V: Yeah! I did this shoot for Duvu Magazine. We did this two day long shoot. One of them was at my house, my childhood house. We had models and a male model. We had a stylist on deck. It was so weird, we were in my childhood bedroom doing all of this. I just really love working with people, especially on the visual side and the production side. They’re taking it seriously, even when it’s not that serious right now. Because you don’t want to work with teams that are like: eh, it’s whatever. Like they might not make a lot of money, but they just want to do it. That is why I work with the people I work with. I want to work with those who see the vision even though it might not be anything huge right now.
In the“ day in my life” you put on instagram, you said that you journal and write every night, what’s the process of turning a journal entry into a song?
V: I’ll be real, it’s hard. In the times when I’m busy, I don’t write every night. I’ll start journaling every night for a while, but then I’ll break the cycle. I remember that it is okay to take a break from it. It’s not like a relationship. This is my journal and I’ll write anytime I want to. Sometimes, I’ll write a full on diary entry like: dear diary, today I did this, this, this, and this. The other day I saw Dua Lipa and I wrote: it’s so strange going to live shows sometimes. It kind of shows how attainable and touchable dreams can feel. I feel like my head is in the right direction. I try to manifest it. I believe manifestation is real if you are treating yourself with kindness and motivating yourself. The other day I wrote: I am at the center of my own universe. I try to give myself mantras. Sometimes, I’ll literally write in the pitch black in my room. I can’t see it, and when I open it in the morning, my writing is all over. Like I said, when I read my mom’s journal, I noticed how important it is to write things down. It’s a whole different medium of expression than writing in your notes app.
What if the number one red flag of a man who is a“ Dime a Dozen”?
V: I wrote this song about someone I met in college that was dating this guy who literally brought her vibe down so much. They’re not together anymore, thank God. But it’s all about standards, guys. I made a joke once:“ let’s wash our sheets! If you’re going over all the time, he has to have clean sheets.” So that’s going to be my answer.
E: That’s a great answer!
V: I feel like I’m a self-care queen. I love putting time into myself. I feel like certain men do, of course, I’m honoring that. But some don’t. Let’s go to the laundromat, put the sheets in. The song is kind of about your best friend who deserves better.

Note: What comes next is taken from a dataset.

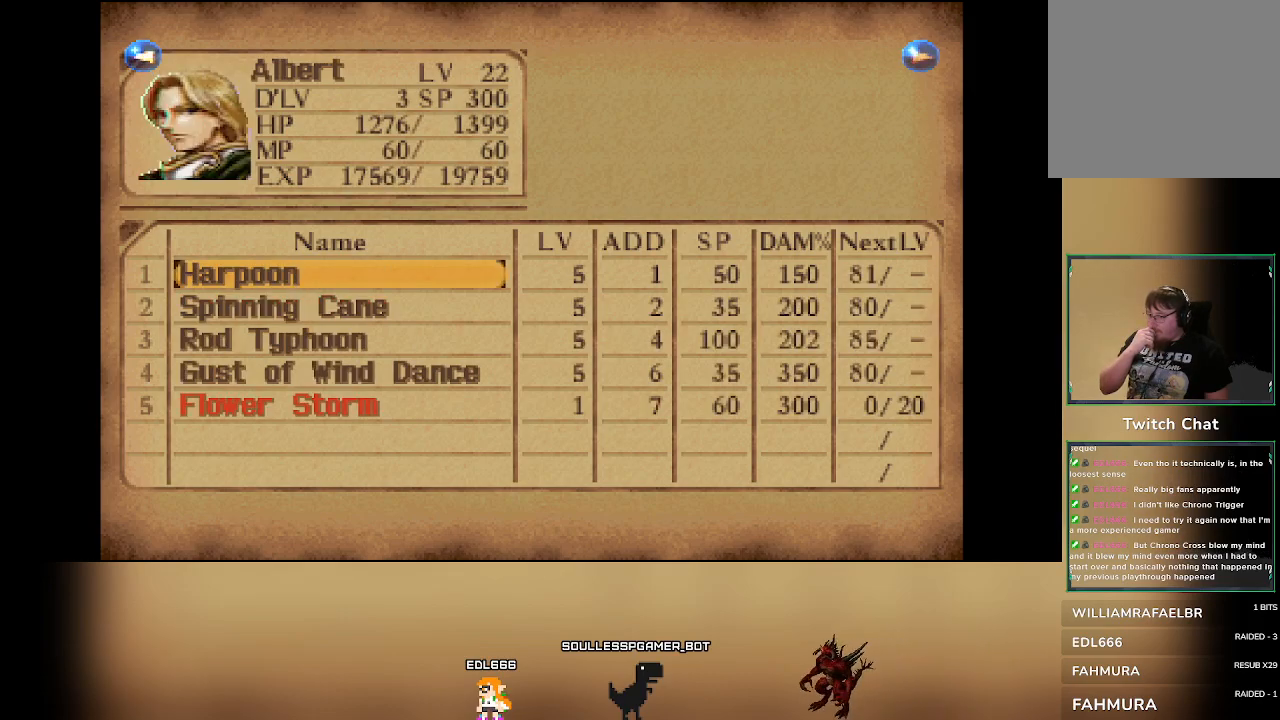
{"buttons": ["DPAD_LEFT"], "left_stick": "center", "events": [[500, "DPAD_LEFT", "down"]]}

We’re getting older, and it would be nice to have someone without mothering them. I’ve watched Sex and the City over and over again. There are times where Miranda is literally Steve’s mother. Like, no, I don’t want to do that. Let’s just not deal with people, in friendships and relationships, who dull our shine!
E: Exactly, you deserve to sleep in clean sheets.

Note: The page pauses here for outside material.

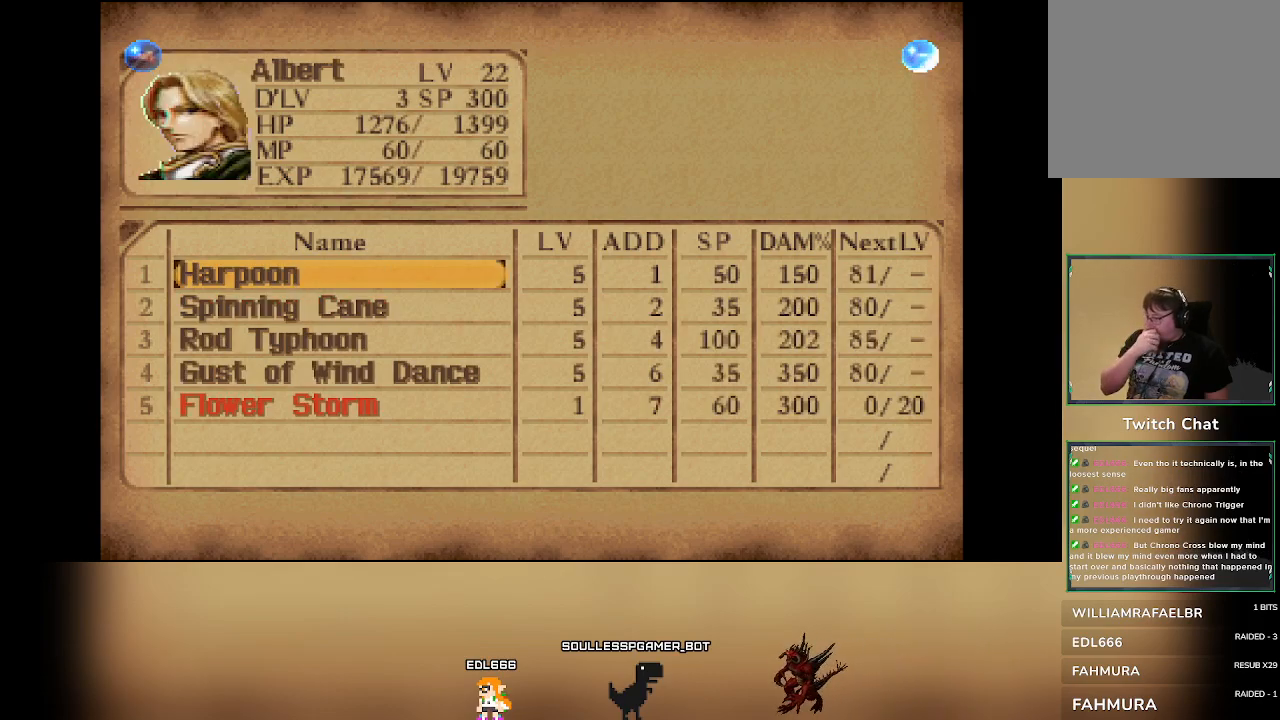
{"buttons": [], "left_stick": "center", "events": [[67, "DPAD_LEFT", "up"]]}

V: Back when I was not in a relationship, there was this guy who didn’t want to walk me home. So he got his friend to come pick me up. It was bad. I literally lived a 10 minute walk away and I didn’t want to walk alone.

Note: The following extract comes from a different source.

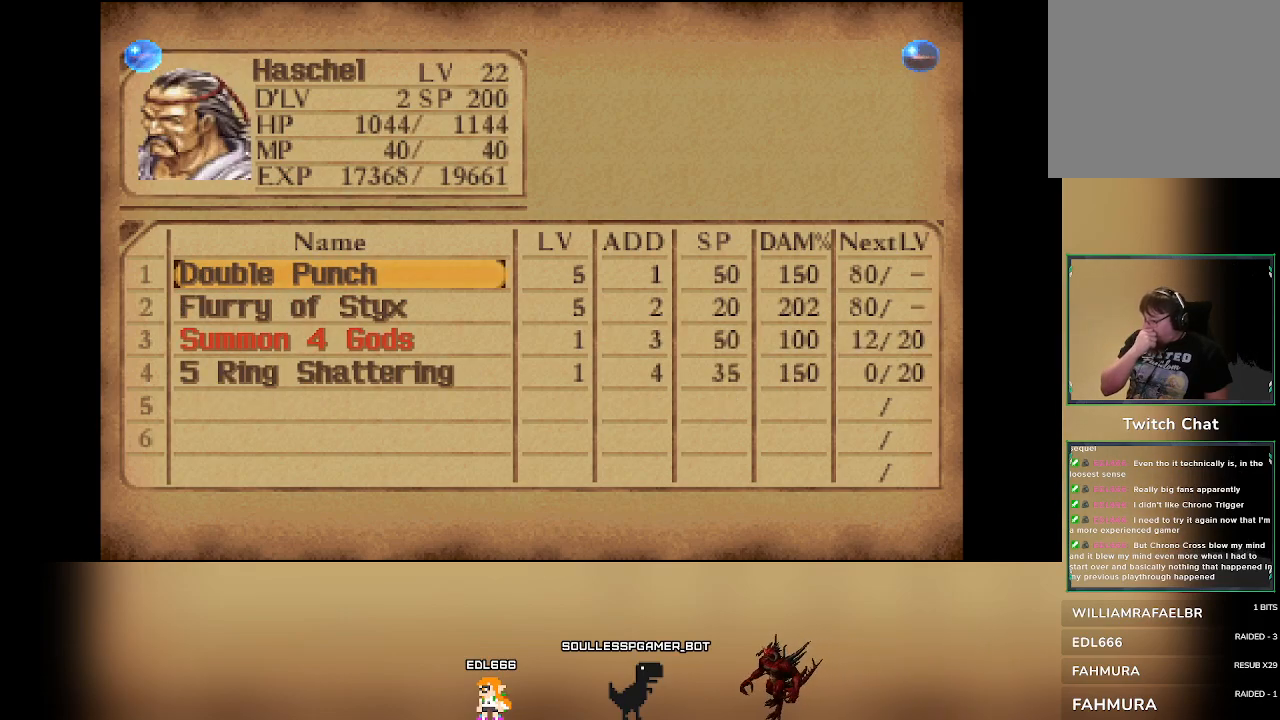
{"buttons": [], "left_stick": "center", "events": []}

E: That is a flop. That is really disappointing.
What can we expect from you coming up?! Any fun surprises?
V: I’m releasing an acoustic version of“ Dime a Dozen” on Friday! And I just recorded over 17 songs this year with my friends and they’re all in the process of getting done. I have another song coming out in November! Stick around, I have a lot of music coming out soon, I’m just getting started!